Mollie Kyle was a single woman from a wealthy Osage family, which made her a target. In 1917, Ernest Burkhart, the handsome 20-something nephew of William Hale, married her at the urging of his uncle, who had designs on her and her family’s headrights.
A few years after they were married, members of Mollie’s family began dying in suspicious ways. First, in 1918, a sister, Minnie Smith, died of what doctors called a “peculiar wasting illness” (probably poisoning). Then, in 1921, another sister, Anna Brown, was shot in the back of the head and dumped in a ravine, a brutal contract killing orchestrated by Hale that kicked off the Reign of Terror. Over the next two years, Mollie’s mother, Lizzie Q, and her final surviving sister, Rita Smith, also died in a probable poisoning and a home explosion, respectively. With each death, Mollie — and therefore Ernest — inherited additional headrights.
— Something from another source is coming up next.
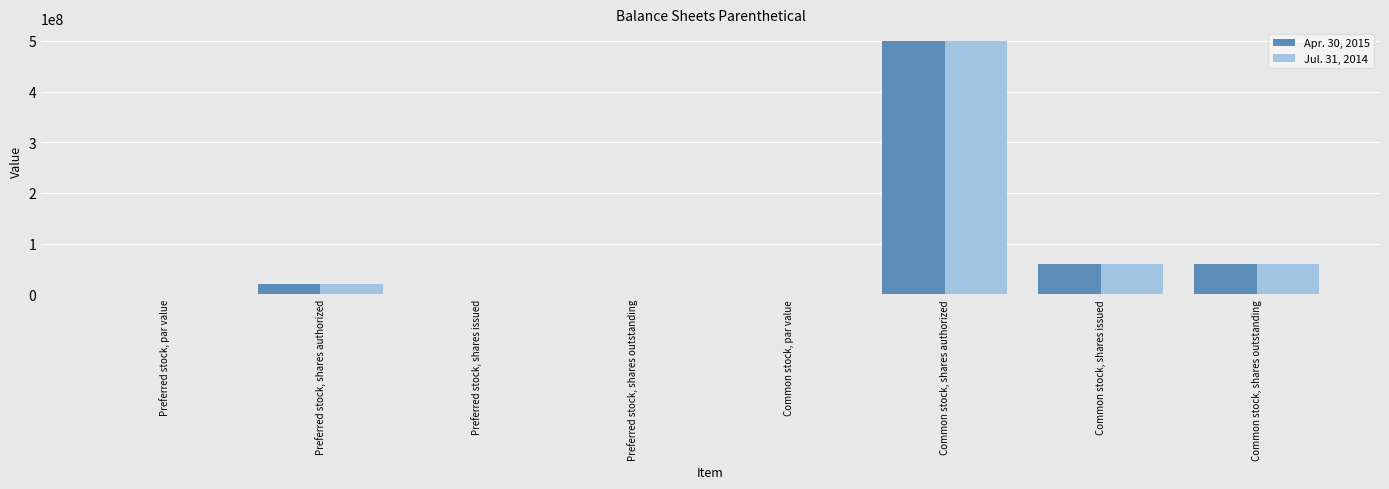

Is the value of Jul. 31, 2014 at Common stock, shares outstanding greater than the value of Apr. 30, 2015 at Preferred stock, shares outstanding?

Yes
There was another reason Mollie Burkhart was a perfect candidate for Hale’s scheme: She was diabetic, so a premature death would be easy to attribute to her illness at a time when insulin was not widely available. Corrupt doctors in Hale’s control began injecting her with poison under the guise of administering an experimental new treatment. (She recovered after moving away and getting treatment at a hospital.)
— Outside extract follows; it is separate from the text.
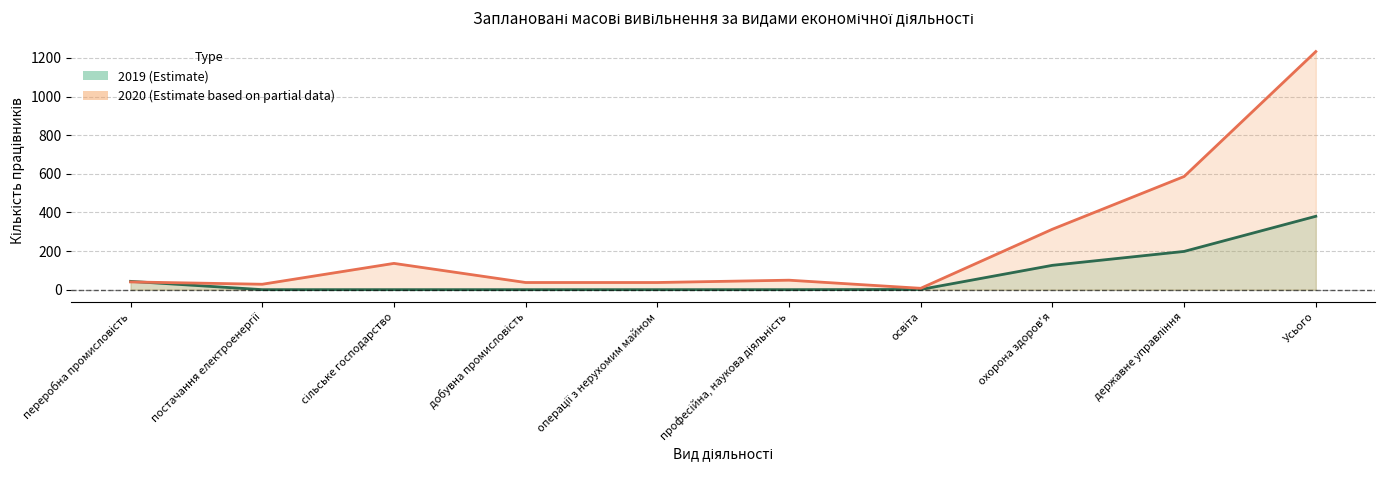

What is the sum of all 2020 values?

2466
Why did it take so long for the federal government to intervene?
The Osage Tribal Council suspected Hale early on, but it couldn’t get anyone to testify against him: Hale had bribed or threatened many witnesses into silence. Local authorities declined to investigate or, in the case of the coroner, falsified documents. Hale also covered his tracks, participating in the murder investigations and even offering rewards for leads.
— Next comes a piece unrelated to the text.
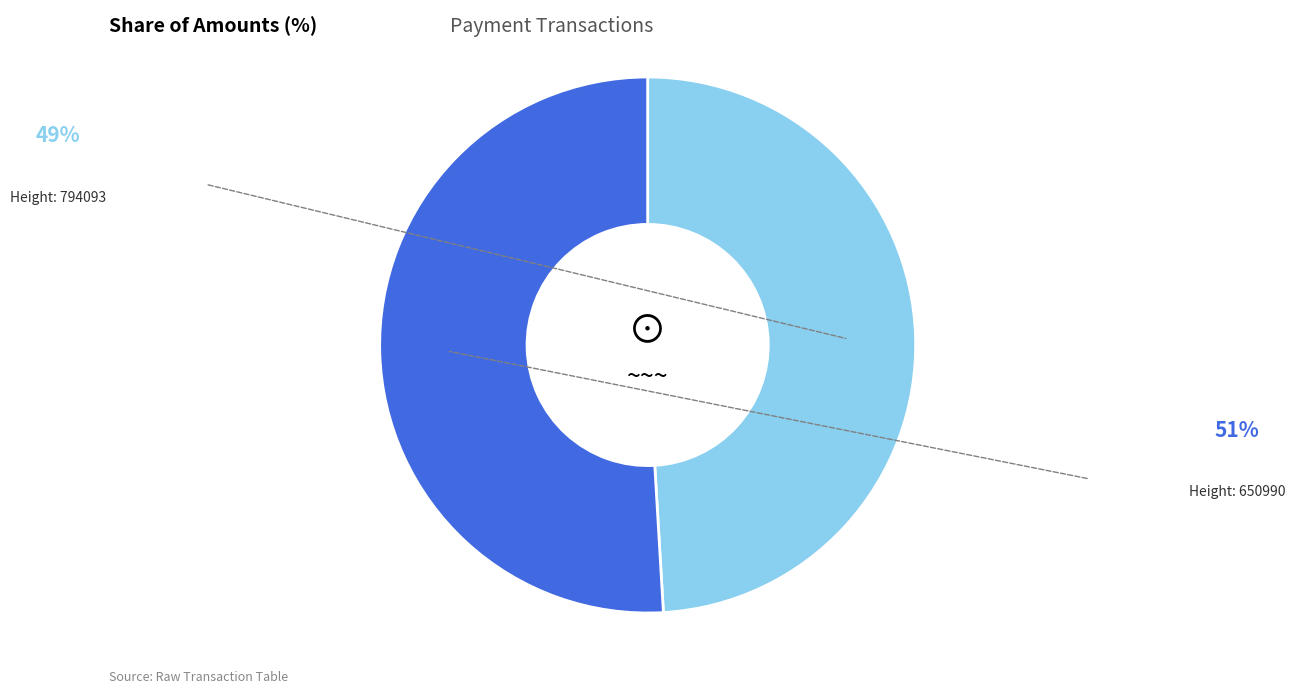

How many slices are in this pie chart?

2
But in 1923, after the death toll had risen to more than two dozen, the council issued a resolution asking the federal government to look into the matter. That April, J. Edgar Hoover assigned agents from the Bureau of Investigation to the case. (It would later be renamed the Federal Bureau of Investigation.)
Posing as a cattle buyer, an insurance salesman, a medicine man and an oil prospector — a subplot that didn’t make it into the film — four undercover agents from the bureau, led by Tom White (played by Jesse Plemons), lived among the Osage for two years and gained their trust. Eventually, people began speaking out against Hale.